Ctrl Shift mindfulness
How to be more open, aware & present. Mindfulness—the practice of paying attention and staying present in the moment—has increasingly gained popularity in recent years. Perhaps this is because instead of spending even a second alone, staying present with our thoughts, we reflexively turn to our cell phones (I’m guilty of it at times) for entertainment, comfort, or distraction. Many of us are on our phones at work, in the bathroom - moments that in the past might have been spent unintentionally being mindful.
So how do we reclaim those mindful moments and again learn how to stay present, aware, and accepting of those moments?
Create Mindful Moments
Mindful moments are just small pauses in the business of life. They can be as short as a few breaths or as long as 10 or so minutes where we are actively present in the moment. Turn off the thoughts about the past or future and just notice what’s happening all around you. How do you feel? How do things look? How do things taste? etc...

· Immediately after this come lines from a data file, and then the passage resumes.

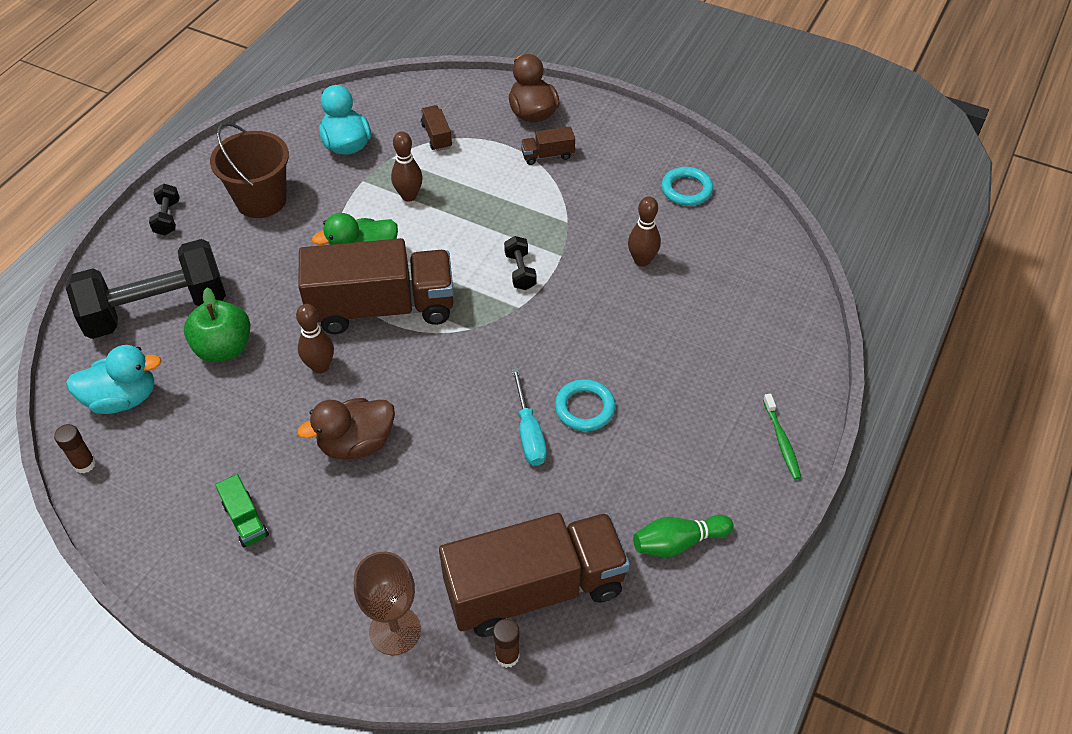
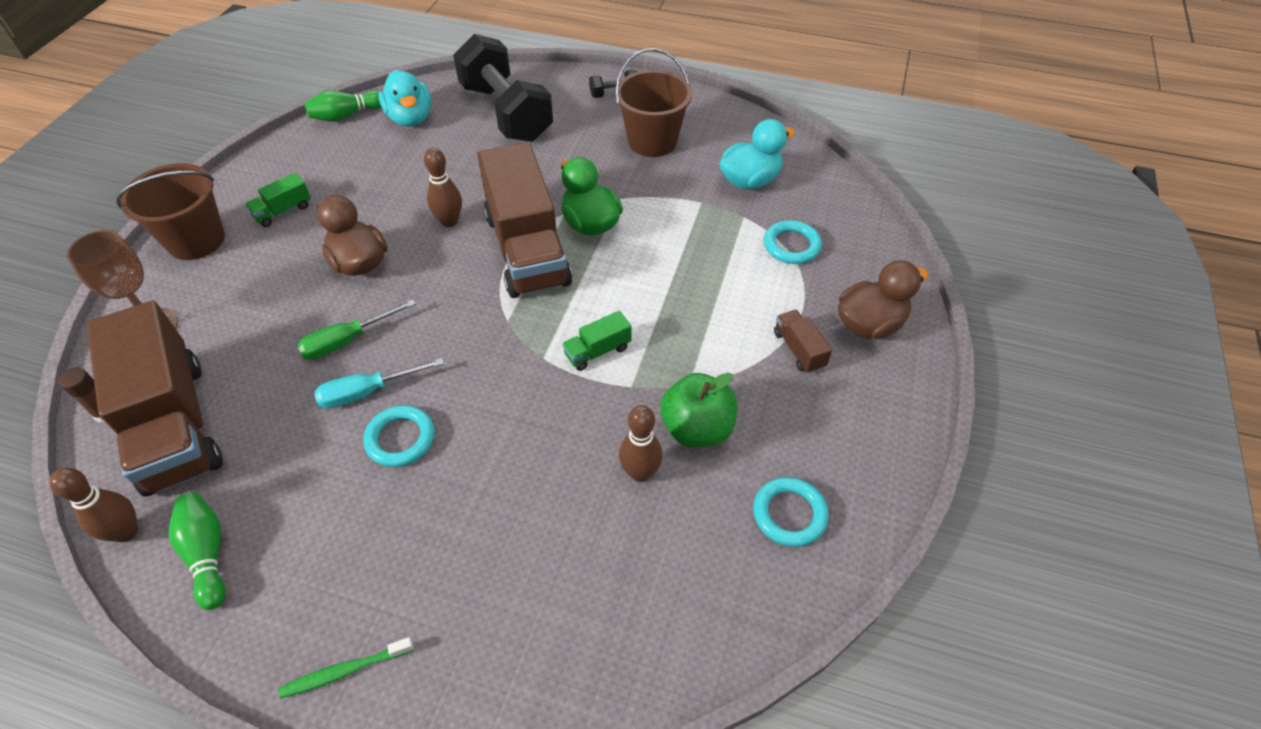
camera: 80 degrees right, 0 degrees up
(84, 464) = (346, 115): brown glue stick -> green bowling pin
(224, 348) = (467, 159): green apple -> green apple (697, 429)
(265, 607) = (196, 240): none -> brown bucket
(409, 196) = (689, 240): brown bowling pin -> brown bowling pin (126, 532)
(436, 136) = (791, 245): brown truck -> turquoise ring
(462, 450) = (347, 341): none -> green screwdriver
(520, 271) = (597, 351): black dumbbell -> green truck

The thing about being present and really paying attention is that we learn things about ourselves and our world that we might have been avoiding, perhaps with good reason. But we can deal with these thoughts and feelings once they come into the light.
When we try to just cope with emotions—like anxiety—the causes remain intact. Because mindfulness can help us better uncover and get at the causes, it can be a more effective way to increase well-being. But it’s important to note that mindfulness isn’t easy, so if it doesn’t work for you, that’s completely okay too.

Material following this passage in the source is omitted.